Retired Los Angeles Lakers basketball legend Kobe Bryant, 41, and his daughter Gianna, 13, were two of nine aboard a 1991 Sikorsky S-76B—registered as N72EX—who died Sunday at approximately 9:45 a.m. local time when the helicopter went down just south of the 101 freeway in Calabasas, California. The accident helicopter was being operated under Part 135 as an on-demand charter flight.
It lifted off from John Wayne Airport in Santa Ana, California, at 9:08 a.m. en route to the Camarillo Airport (KCMA), near Bryant’s basketball academy in Thousand Oaks, California, when it hit terrain in conditions described as low ceilings and heavy fog. The helicopter, which was registered to Island Express Holding, was flying with one pilot aboard—identified as 50-year-old Ara Zobayan of Huntington Beach, California. Zobayan held instrument helicopter and commercial ratings, as well as an FAA second-class aeromedical certificate with limitations for corrective lenses for near vision.
After departing Santa Ana, the helicopter proceeded northbound over the I-5 highway to Glendale, California, where a Burbank Tower controller put it in a 15-minute hold for traffic before granting a special VFR transition through its Class C airspace. Both Van Nuys and Burbank Airports reported marginal weather conditions near the time of the accident. At 9:51 a.m., Van Nuys reported 2.5 miles visibility, 1,100 feet overcast, and haze. At Burbank at 10:16 a.m., it was also 2.5 miles visibility with a ceiling of 1,100 feet in haze.
Burbank Tower cleared N72EX via the north side of the airport along the I-5 freeway from the southeast to the northwest at or below 2,500 feet. Zobayan told the tower controller he intended to follow the I-5 to the 118 freeway for the next transition, through the Van Nuys airport’s Class D airspace, and then proceed southwest and pick up the 101 freeway and follow it westbound to his destination.
At 9:35 a.m., Zobayan checked in with Van Nuys Tower, reporting that he was at 1,400 feet and requesting a special VFR transition. He was then cleared into Van Nuys Class D airspace at or below 2,500 feet on the northeast side along the 118 freeway. Zobayan acknowledged and reported a heading of 325 degrees and answered in the affirmative that he wished to switch frequencies to Socal Approach.

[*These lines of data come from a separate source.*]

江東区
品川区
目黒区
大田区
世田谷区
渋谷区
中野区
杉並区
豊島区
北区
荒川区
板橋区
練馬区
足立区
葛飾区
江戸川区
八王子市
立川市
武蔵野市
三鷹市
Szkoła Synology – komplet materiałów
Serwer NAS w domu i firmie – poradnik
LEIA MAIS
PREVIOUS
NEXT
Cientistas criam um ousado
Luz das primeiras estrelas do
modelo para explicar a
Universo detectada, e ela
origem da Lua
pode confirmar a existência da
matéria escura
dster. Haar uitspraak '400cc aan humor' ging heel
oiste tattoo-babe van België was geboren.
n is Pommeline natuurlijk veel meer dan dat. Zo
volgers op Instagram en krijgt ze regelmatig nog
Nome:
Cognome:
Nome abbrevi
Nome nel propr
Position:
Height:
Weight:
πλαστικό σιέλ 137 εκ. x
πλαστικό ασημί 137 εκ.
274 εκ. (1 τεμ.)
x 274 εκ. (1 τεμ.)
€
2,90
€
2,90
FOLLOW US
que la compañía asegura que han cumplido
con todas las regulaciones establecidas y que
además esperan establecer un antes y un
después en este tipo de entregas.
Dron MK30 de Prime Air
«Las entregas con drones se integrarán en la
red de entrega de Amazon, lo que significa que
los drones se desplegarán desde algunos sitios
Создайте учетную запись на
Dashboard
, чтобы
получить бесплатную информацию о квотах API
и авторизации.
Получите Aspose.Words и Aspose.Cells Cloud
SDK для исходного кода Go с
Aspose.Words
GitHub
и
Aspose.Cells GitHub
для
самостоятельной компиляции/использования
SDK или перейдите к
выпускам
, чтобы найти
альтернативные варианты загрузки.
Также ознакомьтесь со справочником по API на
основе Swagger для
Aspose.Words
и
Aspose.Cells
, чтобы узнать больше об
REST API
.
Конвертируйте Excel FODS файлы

Van Nuys approved a requested turn to the southwest (to intercept the 101). At 9:39 a.m., Zobayan reported VFR and 1,500 feet. At 9:42 a.m., he squawked ident with Socal Approach. At 9:43:58, Socal Approach informed him that he was too low for flight following.
Less than a minute later, at 9:44:22, Socal Approach unsuccessfully tried to reach N722EX. Thirty-one seconds later, near Calabasas, it appears the accident sequence began. Data from Radarbox and Flightradar24 both suggest that the final moments of the flight were unstabilized, with the aircraft climbing rapidly in a turn from west to southeast to east from an altitude of 1,200 to 2,150 feet in less than 40 seconds, before descending at a rate of 4,864 fpm.
In the final 15 seconds of the flight, ground speed increased from 110 to 161 knots, with the last radar hit reported at 1,350 feet. The wreckage was located just south of the 101 freeway and was consumed by a post-crash fire. Photos from the accident area appear to show elevated terrain on both sides of the 101 freeway. Terrain within 4 nm of the accident site climbs higher than 2,800 feet.
Following the accident, both the Helicopter Association International (HAI) and the accident aircraft’s manufacturer, Sikorsky, issued statements of condolence. HAI said it “expresses our deepest sympathies to the families, friends, and coworkers of those lost in today’s crash.”
Sikorsky also extended condolences and said it stood ready “to provide assistance and support to the investigative authorities and our customer. Safety is our top priority; if there are any actionable findings from the investigation, we will inform our S-76 customers.”
In addition to the Bryants and pilot Zobayan, the remainder of the passengers were identified as Orange Coast College baseball coach John Altobelli, 56, his wife Keri and their daughter Alyssa, 13; Sarah Chester, 45, and her daughter Payton, 13; and Christina Mauser, 38, an assistant coach at Bryant’s basketball academy.
The accident helicopter was previously owned by the State of Illinois, registered at N761LL, from 2007 to 2015. The NTSB has dispatched a team from Washington to investigate.